» Work instructions: Starting with the line that contains "pose: elev=159.0 azim=269.3" and continuing through the line that contains "Dot at: (286, 230)", lay out that stretch of the data as a JSON list of strings, one string per line, with blank lines omitted. Include no other lines.

BEGIN Records provided

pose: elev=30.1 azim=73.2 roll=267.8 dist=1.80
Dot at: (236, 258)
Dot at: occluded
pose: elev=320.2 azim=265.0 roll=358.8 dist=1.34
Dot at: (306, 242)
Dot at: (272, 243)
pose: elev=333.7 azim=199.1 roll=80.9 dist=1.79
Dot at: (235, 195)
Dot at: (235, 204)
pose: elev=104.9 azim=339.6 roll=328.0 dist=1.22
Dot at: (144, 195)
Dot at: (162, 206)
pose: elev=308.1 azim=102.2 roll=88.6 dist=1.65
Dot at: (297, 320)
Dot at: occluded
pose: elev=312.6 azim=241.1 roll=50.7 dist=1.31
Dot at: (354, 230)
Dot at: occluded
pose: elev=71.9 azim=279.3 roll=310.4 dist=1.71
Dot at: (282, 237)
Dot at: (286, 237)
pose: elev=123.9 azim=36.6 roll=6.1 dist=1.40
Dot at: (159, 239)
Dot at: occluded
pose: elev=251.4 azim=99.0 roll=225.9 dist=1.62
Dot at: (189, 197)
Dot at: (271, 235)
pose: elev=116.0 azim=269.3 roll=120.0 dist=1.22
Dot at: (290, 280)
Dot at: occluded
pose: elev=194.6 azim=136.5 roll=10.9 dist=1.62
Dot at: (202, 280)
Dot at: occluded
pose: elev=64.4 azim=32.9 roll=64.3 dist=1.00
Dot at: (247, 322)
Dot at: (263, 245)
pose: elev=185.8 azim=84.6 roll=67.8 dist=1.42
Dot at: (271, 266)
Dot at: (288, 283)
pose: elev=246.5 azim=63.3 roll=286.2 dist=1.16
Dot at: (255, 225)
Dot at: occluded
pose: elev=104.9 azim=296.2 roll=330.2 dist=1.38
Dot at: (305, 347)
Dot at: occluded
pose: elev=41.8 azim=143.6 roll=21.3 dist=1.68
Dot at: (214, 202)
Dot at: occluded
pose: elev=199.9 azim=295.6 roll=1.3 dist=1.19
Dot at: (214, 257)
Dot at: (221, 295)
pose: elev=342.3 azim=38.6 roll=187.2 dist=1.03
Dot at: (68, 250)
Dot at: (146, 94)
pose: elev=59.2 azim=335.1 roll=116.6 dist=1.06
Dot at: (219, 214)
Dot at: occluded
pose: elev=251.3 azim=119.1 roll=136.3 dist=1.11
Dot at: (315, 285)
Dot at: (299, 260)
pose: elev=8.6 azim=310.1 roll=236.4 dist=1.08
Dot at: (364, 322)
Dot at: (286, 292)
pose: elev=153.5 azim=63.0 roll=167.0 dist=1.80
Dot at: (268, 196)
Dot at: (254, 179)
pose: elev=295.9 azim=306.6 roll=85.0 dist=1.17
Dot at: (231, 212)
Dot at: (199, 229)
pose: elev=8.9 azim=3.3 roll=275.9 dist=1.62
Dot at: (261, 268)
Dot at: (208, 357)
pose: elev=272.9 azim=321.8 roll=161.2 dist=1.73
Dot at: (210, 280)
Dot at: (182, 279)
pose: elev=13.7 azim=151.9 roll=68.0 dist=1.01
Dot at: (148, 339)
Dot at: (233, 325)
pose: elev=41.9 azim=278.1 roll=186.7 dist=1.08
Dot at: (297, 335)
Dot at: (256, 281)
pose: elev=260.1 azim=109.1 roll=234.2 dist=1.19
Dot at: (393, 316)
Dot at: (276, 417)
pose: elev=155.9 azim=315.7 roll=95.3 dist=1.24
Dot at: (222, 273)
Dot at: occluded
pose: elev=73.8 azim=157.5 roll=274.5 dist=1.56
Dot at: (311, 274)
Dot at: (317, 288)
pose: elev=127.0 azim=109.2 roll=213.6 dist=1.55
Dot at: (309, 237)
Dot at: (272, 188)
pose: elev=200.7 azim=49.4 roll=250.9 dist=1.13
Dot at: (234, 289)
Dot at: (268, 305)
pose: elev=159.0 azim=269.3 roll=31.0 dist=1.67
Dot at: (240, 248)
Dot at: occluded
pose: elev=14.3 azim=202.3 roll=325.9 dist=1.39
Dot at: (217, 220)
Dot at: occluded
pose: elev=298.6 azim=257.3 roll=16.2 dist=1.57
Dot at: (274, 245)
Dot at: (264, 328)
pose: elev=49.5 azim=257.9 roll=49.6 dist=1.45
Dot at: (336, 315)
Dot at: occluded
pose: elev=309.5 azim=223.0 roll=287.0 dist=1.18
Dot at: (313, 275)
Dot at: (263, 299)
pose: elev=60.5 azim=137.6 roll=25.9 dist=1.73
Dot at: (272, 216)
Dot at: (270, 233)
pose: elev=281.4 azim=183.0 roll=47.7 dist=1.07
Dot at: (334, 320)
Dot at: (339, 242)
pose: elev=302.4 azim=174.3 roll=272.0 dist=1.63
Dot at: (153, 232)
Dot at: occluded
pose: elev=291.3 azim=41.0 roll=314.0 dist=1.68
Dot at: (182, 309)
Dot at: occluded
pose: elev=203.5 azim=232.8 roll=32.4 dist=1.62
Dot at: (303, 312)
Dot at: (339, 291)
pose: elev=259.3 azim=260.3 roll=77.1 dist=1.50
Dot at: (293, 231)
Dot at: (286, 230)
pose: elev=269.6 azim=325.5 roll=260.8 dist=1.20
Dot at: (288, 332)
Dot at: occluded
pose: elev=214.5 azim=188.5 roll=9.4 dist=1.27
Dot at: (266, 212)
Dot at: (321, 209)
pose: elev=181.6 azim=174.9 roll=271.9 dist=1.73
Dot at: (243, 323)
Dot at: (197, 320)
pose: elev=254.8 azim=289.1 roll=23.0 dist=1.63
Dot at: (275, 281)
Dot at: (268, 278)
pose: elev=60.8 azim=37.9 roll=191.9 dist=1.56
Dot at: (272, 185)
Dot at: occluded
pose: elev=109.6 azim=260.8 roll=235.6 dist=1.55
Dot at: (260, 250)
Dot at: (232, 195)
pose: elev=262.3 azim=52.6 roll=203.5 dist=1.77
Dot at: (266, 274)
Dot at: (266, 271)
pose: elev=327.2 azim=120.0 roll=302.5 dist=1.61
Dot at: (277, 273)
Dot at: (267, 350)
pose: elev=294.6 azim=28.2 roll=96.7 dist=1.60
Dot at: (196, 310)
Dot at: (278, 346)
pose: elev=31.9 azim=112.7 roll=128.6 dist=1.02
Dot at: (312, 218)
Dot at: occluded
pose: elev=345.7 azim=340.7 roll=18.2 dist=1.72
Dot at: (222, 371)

END Records provided

» Exercise result:
[
  "pose: elev=159.0 azim=269.3 roll=31.0 dist=1.67",
  "Dot at: (240, 248)",
  "Dot at: occluded",
  "pose: elev=14.3 azim=202.3 roll=325.9 dist=1.39",
  "Dot at: (217, 220)",
  "Dot at: occluded",
  "pose: elev=298.6 azim=257.3 roll=16.2 dist=1.57",
  "Dot at: (274, 245)",
  "Dot at: (264, 328)",
  "pose: elev=49.5 azim=257.9 roll=49.6 dist=1.45",
  "Dot at: (336, 315)",
  "Dot at: occluded",
  "pose: elev=309.5 azim=223.0 roll=287.0 dist=1.18",
  "Dot at: (313, 275)",
  "Dot at: (263, 299)",
  "pose: elev=60.5 azim=137.6 roll=25.9 dist=1.73",
  "Dot at: (272, 216)",
  "Dot at: (270, 233)",
  "pose: elev=281.4 azim=183.0 roll=47.7 dist=1.07",
  "Dot at: (334, 320)",
  "Dot at: (339, 242)",
  "pose: elev=302.4 azim=174.3 roll=272.0 dist=1.63",
  "Dot at: (153, 232)",
  "Dot at: occluded",
  "pose: elev=291.3 azim=41.0 roll=314.0 dist=1.68",
  "Dot at: (182, 309)",
  "Dot at: occluded",
  "pose: elev=203.5 azim=232.8 roll=32.4 dist=1.62",
  "Dot at: (303, 312)",
  "Dot at: (339, 291)",
  "pose: elev=259.3 azim=260.3 roll=77.1 dist=1.50",
  "Dot at: (293, 231)",
  "Dot at: (286, 230)"
]